Hi,
I am working in migration project from Datastage to snaplogic.
In DataStage, the Remove Duplicates stage lets me specify one or more key columns to determine uniqueness (with an upstream Sort on the same keys). It then keeps the first/last occurrence per key depending on sort order.
In SnapLogic, I tried using Deduplicate / Unique (and related approaches), but I’m not getting the same record counts or the same “kept” record per key. Notably:
The Unique snap (in my setup) seems to treat the entire document when determining duplicates, so if non-key columns differ, it doesn’t drop them—unlike DataStage, which only looks at the key.

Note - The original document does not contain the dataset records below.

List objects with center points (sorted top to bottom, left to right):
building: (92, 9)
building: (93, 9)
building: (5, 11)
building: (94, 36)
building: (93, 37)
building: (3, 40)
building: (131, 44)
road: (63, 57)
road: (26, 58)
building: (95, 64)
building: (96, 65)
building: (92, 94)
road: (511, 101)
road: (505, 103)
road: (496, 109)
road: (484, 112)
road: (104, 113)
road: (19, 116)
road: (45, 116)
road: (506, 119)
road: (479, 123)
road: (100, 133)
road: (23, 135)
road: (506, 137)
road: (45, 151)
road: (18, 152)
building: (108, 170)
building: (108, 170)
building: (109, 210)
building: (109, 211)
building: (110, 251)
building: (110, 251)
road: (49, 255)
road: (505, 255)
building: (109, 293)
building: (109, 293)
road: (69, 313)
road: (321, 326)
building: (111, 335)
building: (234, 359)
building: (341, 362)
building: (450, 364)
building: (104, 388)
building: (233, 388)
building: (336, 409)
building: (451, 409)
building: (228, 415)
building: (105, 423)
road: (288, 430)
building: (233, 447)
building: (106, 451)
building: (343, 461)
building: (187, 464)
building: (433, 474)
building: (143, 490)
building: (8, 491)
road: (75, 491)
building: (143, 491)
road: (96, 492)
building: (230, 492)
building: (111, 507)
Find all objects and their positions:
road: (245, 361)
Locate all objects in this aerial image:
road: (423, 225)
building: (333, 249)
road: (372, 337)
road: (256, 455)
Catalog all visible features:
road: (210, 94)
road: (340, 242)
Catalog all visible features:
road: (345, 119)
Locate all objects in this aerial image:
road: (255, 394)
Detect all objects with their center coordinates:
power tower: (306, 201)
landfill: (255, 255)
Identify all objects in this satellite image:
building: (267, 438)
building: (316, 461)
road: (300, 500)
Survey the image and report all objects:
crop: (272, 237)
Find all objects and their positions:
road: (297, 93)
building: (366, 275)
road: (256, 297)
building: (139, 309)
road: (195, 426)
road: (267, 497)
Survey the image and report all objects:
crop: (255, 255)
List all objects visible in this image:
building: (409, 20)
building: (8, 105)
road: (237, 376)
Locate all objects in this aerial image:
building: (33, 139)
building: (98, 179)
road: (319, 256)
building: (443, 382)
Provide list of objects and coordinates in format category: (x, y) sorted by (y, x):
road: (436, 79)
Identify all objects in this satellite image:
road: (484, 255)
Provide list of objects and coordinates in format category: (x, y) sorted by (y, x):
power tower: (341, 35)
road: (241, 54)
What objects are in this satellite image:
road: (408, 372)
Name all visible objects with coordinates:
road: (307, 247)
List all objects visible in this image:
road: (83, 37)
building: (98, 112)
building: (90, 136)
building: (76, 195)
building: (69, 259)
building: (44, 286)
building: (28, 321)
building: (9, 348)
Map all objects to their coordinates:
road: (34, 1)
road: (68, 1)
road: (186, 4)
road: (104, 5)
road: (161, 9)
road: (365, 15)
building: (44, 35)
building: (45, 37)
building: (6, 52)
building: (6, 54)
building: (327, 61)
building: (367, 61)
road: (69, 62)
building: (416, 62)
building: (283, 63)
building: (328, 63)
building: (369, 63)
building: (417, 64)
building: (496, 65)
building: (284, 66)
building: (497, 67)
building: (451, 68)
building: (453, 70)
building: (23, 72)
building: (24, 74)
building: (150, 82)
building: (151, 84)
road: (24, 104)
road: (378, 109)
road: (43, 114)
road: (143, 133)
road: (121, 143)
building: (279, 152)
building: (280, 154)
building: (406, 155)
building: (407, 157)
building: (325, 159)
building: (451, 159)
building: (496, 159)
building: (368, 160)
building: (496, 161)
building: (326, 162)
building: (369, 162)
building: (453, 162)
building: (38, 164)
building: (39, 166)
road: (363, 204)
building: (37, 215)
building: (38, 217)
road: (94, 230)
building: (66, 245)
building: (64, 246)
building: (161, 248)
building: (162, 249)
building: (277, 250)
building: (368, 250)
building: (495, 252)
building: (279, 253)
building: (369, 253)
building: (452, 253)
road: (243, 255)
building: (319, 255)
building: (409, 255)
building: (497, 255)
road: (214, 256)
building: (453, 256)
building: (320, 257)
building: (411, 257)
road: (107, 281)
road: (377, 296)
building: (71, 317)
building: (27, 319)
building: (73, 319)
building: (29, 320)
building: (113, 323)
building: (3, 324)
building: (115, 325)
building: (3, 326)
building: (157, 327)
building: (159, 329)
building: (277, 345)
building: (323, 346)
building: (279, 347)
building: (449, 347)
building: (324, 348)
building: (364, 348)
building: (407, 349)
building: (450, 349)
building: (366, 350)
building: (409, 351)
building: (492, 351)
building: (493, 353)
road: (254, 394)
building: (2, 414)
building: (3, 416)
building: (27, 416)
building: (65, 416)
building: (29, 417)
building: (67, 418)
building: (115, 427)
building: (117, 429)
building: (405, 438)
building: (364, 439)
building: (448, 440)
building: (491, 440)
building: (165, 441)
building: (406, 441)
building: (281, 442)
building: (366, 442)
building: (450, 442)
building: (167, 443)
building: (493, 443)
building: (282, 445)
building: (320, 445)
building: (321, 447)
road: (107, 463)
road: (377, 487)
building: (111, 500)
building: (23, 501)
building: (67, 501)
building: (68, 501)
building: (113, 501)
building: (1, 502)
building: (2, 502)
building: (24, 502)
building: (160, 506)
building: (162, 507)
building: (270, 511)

Deduplicate snap doesn’t give me deterministic control over which record is kept when duplicates exist unless I pre-sort and shape the data.
Minimal Examples
What DataStage does (Remove Duplicates on key columns)
Input (CSV/table):
id,name,city,updated_at
1,Alice,NY,2024-01-01
1,Alice,NY,2024-03-15
2,Bob,SF,2024-02-10
2,Bob,SF,2024-02-05
3,Carol,LA,2024-01-20
Goal (keep newest per id):
Sort upstream by id ASC, updated_at DESC
Remove Duplicates on key = id
id,name,city,updated_at
1,Alice,NY,2024-03-15
2,Bob,SF,2024-02-10
3,Carol,LA,2024-01-20
DataStage ignores non-key differences when deciding duplicates and keeps the first row per key after sort (hence deterministic).
What I’m seeing in SnapLogic (Deduplicate/Unique)
Input (as documents):
JSON
[
{"id":1,"name":"Alice","city":"NY","updated_at":"2024-01-01"},
{"id":1,"name":"Alice","city":"NY","updated_at":"2024-03-15"},
{"id":2,"name":"Bob","city":"SF","updated_at":"2024-02-10"},
{"id":2,"name":"Bob","city":"SF","updated_at":"2024-02-05"},
{"id":3,"name":"Carol","city":"LA","updated_at":"2024-01-20"}
]
Observed issues:
If
Unique
considers the entire document, both id=1 rows are treated as distinct because updated_at differs → wrong count vs. DataStage.
Using Deduplicate alone (without shaping) doesn’t guarantee keeping the newest row per id.
Kindly provide me resolution to remove duplicate same as datastage.